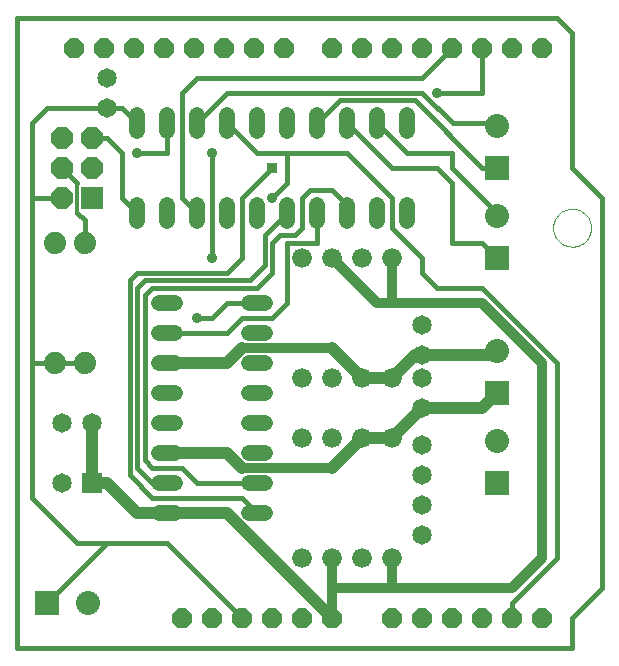
<source format=gtl>
G75*
G70*
%OFA0B0*%
%FSLAX24Y24*%
%IPPOS*%
%LPD*%
%AMOC8*
5,1,8,0,0,1.08239X$1,22.5*
%
%ADD10C,0.0000*%
%ADD11C,0.0160*%
%ADD12OC8,0.0660*%
%ADD13C,0.0520*%
%ADD14C,0.0660*%
%ADD15R,0.0740X0.0740*%
%ADD16OC8,0.0740*%
%ADD17C,0.0650*%
%ADD18R,0.0650X0.0650*%
%ADD19C,0.0740*%
%ADD20R,0.0800X0.0800*%
%ADD21C,0.0800*%
%ADD22C,0.0320*%
%ADD23C,0.0400*%
%ADD24C,0.0356*%
%ADD25R,0.0356X0.0356*%
%ADD26C,0.0120*%
D10*
X010210Y000504D02*
X010210Y021500D01*
X028080Y014504D02*
X028082Y014554D01*
X028088Y014604D01*
X028098Y014653D01*
X028112Y014701D01*
X028129Y014748D01*
X028150Y014793D01*
X028175Y014837D01*
X028203Y014878D01*
X028235Y014917D01*
X028269Y014954D01*
X028306Y014988D01*
X028346Y015018D01*
X028388Y015045D01*
X028432Y015069D01*
X028478Y015090D01*
X028525Y015106D01*
X028573Y015119D01*
X028623Y015128D01*
X028672Y015133D01*
X028723Y015134D01*
X028773Y015131D01*
X028822Y015124D01*
X028871Y015113D01*
X028919Y015098D01*
X028965Y015080D01*
X029010Y015058D01*
X029053Y015032D01*
X029094Y015003D01*
X029133Y014971D01*
X029169Y014936D01*
X029201Y014898D01*
X029231Y014858D01*
X029258Y014815D01*
X029281Y014771D01*
X029300Y014725D01*
X029316Y014677D01*
X029328Y014628D01*
X029336Y014579D01*
X029340Y014529D01*
X029340Y014479D01*
X029336Y014429D01*
X029328Y014380D01*
X029316Y014331D01*
X029300Y014283D01*
X029281Y014237D01*
X029258Y014193D01*
X029231Y014150D01*
X029201Y014110D01*
X029169Y014072D01*
X029133Y014037D01*
X029094Y014005D01*
X029053Y013976D01*
X029010Y013950D01*
X028965Y013928D01*
X028919Y013910D01*
X028871Y013895D01*
X028822Y013884D01*
X028773Y013877D01*
X028723Y013874D01*
X028672Y013875D01*
X028623Y013880D01*
X028573Y013889D01*
X028525Y013902D01*
X028478Y013918D01*
X028432Y013939D01*
X028388Y013963D01*
X028346Y013990D01*
X028306Y014020D01*
X028269Y014054D01*
X028235Y014091D01*
X028203Y014130D01*
X028175Y014171D01*
X028150Y014215D01*
X028129Y014260D01*
X028112Y014307D01*
X028098Y014355D01*
X028088Y014404D01*
X028082Y014454D01*
X028080Y014504D01*
D11*
X010210Y021504D02*
X010210Y000504D01*
X028710Y000504D01*
X028710Y001504D01*
X029710Y002504D01*
X029710Y015504D01*
X028710Y016504D01*
X028710Y021004D01*
X028210Y021504D01*
X010210Y021504D01*
X011210Y018504D02*
X010710Y018004D01*
X010710Y015504D01*
X011710Y015504D01*
X012210Y016004D02*
X011710Y016504D01*
X012710Y017504D02*
X013210Y017504D01*
X013710Y017004D01*
X013710Y015504D01*
X014210Y015004D01*
X015710Y015504D02*
X016210Y015004D01*
X015710Y015504D02*
X015710Y019004D01*
X016210Y019504D01*
X023710Y019504D01*
X024710Y020504D01*
X025710Y020504D02*
X025710Y019004D01*
X024210Y019004D01*
X023710Y019004D02*
X017210Y019004D01*
X016210Y018004D01*
X017210Y018004D02*
X018210Y017004D01*
X019210Y017004D01*
X019210Y016004D01*
X018710Y015504D01*
X019210Y015004D02*
X018460Y014254D01*
X018460Y013254D01*
X017960Y012754D01*
X014460Y012754D01*
X014210Y012504D01*
X014210Y006504D01*
X014710Y006004D01*
X015210Y006004D01*
X014710Y006504D02*
X015710Y006504D01*
X016210Y006004D01*
X018210Y006004D01*
X017710Y005504D02*
X014710Y005504D01*
X013960Y006254D01*
X013960Y012754D01*
X014210Y013004D01*
X017210Y013004D01*
X017710Y013504D01*
X017710Y015504D01*
X018710Y016504D01*
X019210Y017004D02*
X021210Y017004D01*
X022710Y015504D01*
X022710Y014504D01*
X023710Y013504D01*
X023710Y013004D01*
X024210Y012504D01*
X025710Y012504D01*
X028210Y010004D01*
X028210Y003504D01*
X026710Y002004D01*
X026710Y001504D01*
X018210Y005004D02*
X017710Y005504D01*
X015210Y004004D02*
X013210Y004004D01*
X011210Y002004D01*
X012210Y004004D02*
X010710Y005504D01*
X010710Y010004D01*
X010710Y015504D01*
X012210Y015004D02*
X012460Y014754D01*
X012460Y014004D01*
X014460Y012254D02*
X014460Y006754D01*
X014710Y006504D01*
X015210Y004004D02*
X017710Y001504D01*
X013210Y004004D02*
X012210Y004004D01*
X012460Y010004D02*
X011460Y010004D01*
X010710Y010004D01*
X014460Y012254D02*
X014710Y012504D01*
X018210Y012504D01*
X018710Y013004D01*
X018710Y014004D01*
X018960Y014254D01*
X019460Y014254D01*
X019710Y014504D01*
X019710Y015504D01*
X019960Y015754D01*
X020710Y015754D01*
X021210Y015254D01*
X021210Y015004D01*
X020210Y015004D02*
X020210Y014004D01*
X019210Y014004D01*
X019210Y012004D01*
X018710Y011504D01*
X017710Y011504D01*
X017210Y011004D01*
X015210Y011004D01*
X016210Y011504D02*
X016710Y011504D01*
X017210Y012004D01*
X018210Y012004D01*
X016710Y013504D02*
X016710Y017004D01*
X015210Y017004D02*
X015210Y018004D01*
X014210Y018004D02*
X013710Y018504D01*
X013210Y018504D01*
X011210Y018504D01*
X014210Y017004D02*
X015210Y017004D01*
X020210Y018004D02*
X020960Y018754D01*
X023460Y018754D01*
X025710Y016504D01*
X026210Y016504D01*
X024710Y016504D02*
X026210Y015004D01*
X026210Y014882D01*
X025710Y014004D02*
X026210Y013504D01*
X025710Y014004D02*
X024710Y014004D01*
X024710Y016004D01*
X024210Y016504D01*
X022710Y016504D01*
X021210Y018004D01*
X022210Y018004D02*
X023210Y017004D01*
X024710Y017004D01*
X024710Y016504D01*
X024726Y017988D02*
X026103Y017988D01*
X026210Y017882D01*
X024726Y017988D02*
X023710Y019004D01*
D12*
X023710Y020504D03*
X024710Y020504D03*
X025710Y020504D03*
X026710Y020504D03*
X027710Y020504D03*
X022710Y020504D03*
X021710Y020504D03*
X020710Y020504D03*
X019110Y020504D03*
X018110Y020504D03*
X017110Y020504D03*
X016110Y020504D03*
X015110Y020504D03*
X014110Y020504D03*
X013110Y020504D03*
X012110Y020504D03*
X015710Y001504D03*
X016710Y001504D03*
X017710Y001504D03*
X018710Y001504D03*
X019710Y001504D03*
X020710Y001504D03*
X022710Y001504D03*
X023710Y001504D03*
X024710Y001504D03*
X025710Y001504D03*
X026710Y001504D03*
X027710Y001504D03*
D13*
X018470Y005004D02*
X017950Y005004D01*
X017950Y006004D02*
X018470Y006004D01*
X018470Y007004D02*
X017950Y007004D01*
X017950Y008004D02*
X018470Y008004D01*
X018470Y009004D02*
X017950Y009004D01*
X017950Y010004D02*
X018470Y010004D01*
X018470Y011004D02*
X017950Y011004D01*
X017950Y012004D02*
X018470Y012004D01*
X015470Y012004D02*
X014950Y012004D01*
X014950Y011004D02*
X015470Y011004D01*
X015470Y010004D02*
X014950Y010004D01*
X014950Y009004D02*
X015470Y009004D01*
X015470Y008004D02*
X014950Y008004D01*
X014950Y007004D02*
X015470Y007004D01*
X015470Y006004D02*
X014950Y006004D01*
X014950Y005004D02*
X015470Y005004D01*
X015210Y014744D02*
X015210Y015264D01*
X014210Y015264D02*
X014210Y014744D01*
X016210Y014744D02*
X016210Y015264D01*
X017210Y015264D02*
X017210Y014744D01*
X018210Y014744D02*
X018210Y015264D01*
X019210Y015264D02*
X019210Y014744D01*
X020210Y014744D02*
X020210Y015264D01*
X021210Y015264D02*
X021210Y014744D01*
X022210Y014744D02*
X022210Y015264D01*
X023210Y015264D02*
X023210Y014744D01*
X023210Y017744D02*
X023210Y018264D01*
X022210Y018264D02*
X022210Y017744D01*
X021210Y017744D02*
X021210Y018264D01*
X020210Y018264D02*
X020210Y017744D01*
X019210Y017744D02*
X019210Y018264D01*
X018210Y018264D02*
X018210Y017744D01*
X017210Y017744D02*
X017210Y018264D01*
X016210Y018264D02*
X016210Y017744D01*
X015210Y017744D02*
X015210Y018264D01*
X014210Y018264D02*
X014210Y017744D01*
D14*
X019710Y013504D03*
X020710Y013504D03*
X021710Y013504D03*
X022710Y013504D03*
X022710Y009504D03*
X021710Y009504D03*
X020710Y009504D03*
X019710Y009504D03*
X019710Y007504D03*
X020710Y007504D03*
X021710Y007504D03*
X022710Y007504D03*
X022710Y003504D03*
X021710Y003504D03*
X020710Y003504D03*
X019710Y003504D03*
D15*
X012710Y015504D03*
D16*
X011710Y015504D03*
X011710Y016504D03*
X012710Y016504D03*
X012710Y017504D03*
X011710Y017504D03*
D17*
X013210Y018504D03*
X013210Y019504D03*
X023710Y011254D03*
X023710Y010254D03*
X023710Y009504D03*
X023710Y008504D03*
X023710Y007254D03*
X023710Y006254D03*
X023710Y005254D03*
X023710Y004254D03*
X012710Y008004D03*
X011710Y008004D03*
X011710Y006004D03*
D18*
X012710Y006004D03*
D19*
X012460Y010004D03*
X011460Y010004D03*
X011460Y014004D03*
X012460Y014004D03*
D20*
X026210Y013504D03*
X026210Y016504D03*
X026210Y009004D03*
X026210Y006004D03*
X011210Y002004D03*
D21*
X012588Y002004D03*
X026210Y007382D03*
X026210Y010382D03*
X026210Y014882D03*
X026210Y017882D03*
D22*
X022710Y013504D02*
X022710Y012004D01*
X022210Y012004D01*
X020710Y013504D01*
X022710Y012004D02*
X025710Y012004D01*
X027710Y010004D01*
X027710Y003504D01*
X026710Y002504D01*
X022710Y002504D01*
X022710Y003504D01*
X022710Y002504D02*
X020710Y002504D01*
X020710Y003504D01*
X020710Y002504D02*
X020710Y001504D01*
X020710Y006504D02*
X017710Y006504D01*
X017710Y010504D02*
X020710Y010504D01*
D23*
X021710Y009504D01*
X022710Y009504D01*
X023460Y010254D01*
X023710Y010254D01*
X026082Y010254D01*
X026210Y010382D01*
X026210Y009004D02*
X025710Y008504D01*
X023710Y008504D01*
X022710Y007504D01*
X021710Y007504D01*
X020710Y006504D01*
X017710Y006504D02*
X017210Y007004D01*
X015210Y007004D01*
X013210Y006004D02*
X014210Y005004D01*
X015210Y005004D01*
X017210Y005004D01*
X020710Y001504D01*
X013210Y006004D02*
X012710Y006004D01*
X012710Y008004D01*
X015210Y010004D02*
X017210Y010004D01*
X017710Y010504D01*
D24*
X016210Y011504D03*
X016710Y013504D03*
X018710Y015504D03*
X016710Y017004D03*
X014210Y017004D03*
X024210Y019004D03*
D25*
X018710Y016504D03*
D26*
X012210Y016004D02*
X012210Y015004D01*
M02*

</source>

*Problem statement*. All that should be written out is the stretch of lines above between the one holding "X028478Y015090D01*" and the one holding "X029328Y014380D01*", inclusive, exactly as given.

*Result for this task*.
X028478Y015090D01*
X028525Y015106D01*
X028573Y015119D01*
X028623Y015128D01*
X028672Y015133D01*
X028723Y015134D01*
X028773Y015131D01*
X028822Y015124D01*
X028871Y015113D01*
X028919Y015098D01*
X028965Y015080D01*
X029010Y015058D01*
X029053Y015032D01*
X029094Y015003D01*
X029133Y014971D01*
X029169Y014936D01*
X029201Y014898D01*
X029231Y014858D01*
X029258Y014815D01*
X029281Y014771D01*
X029300Y014725D01*
X029316Y014677D01*
X029328Y014628D01*
X029336Y014579D01*
X029340Y014529D01*
X029340Y014479D01*
X029336Y014429D01*
X029328Y014380D01*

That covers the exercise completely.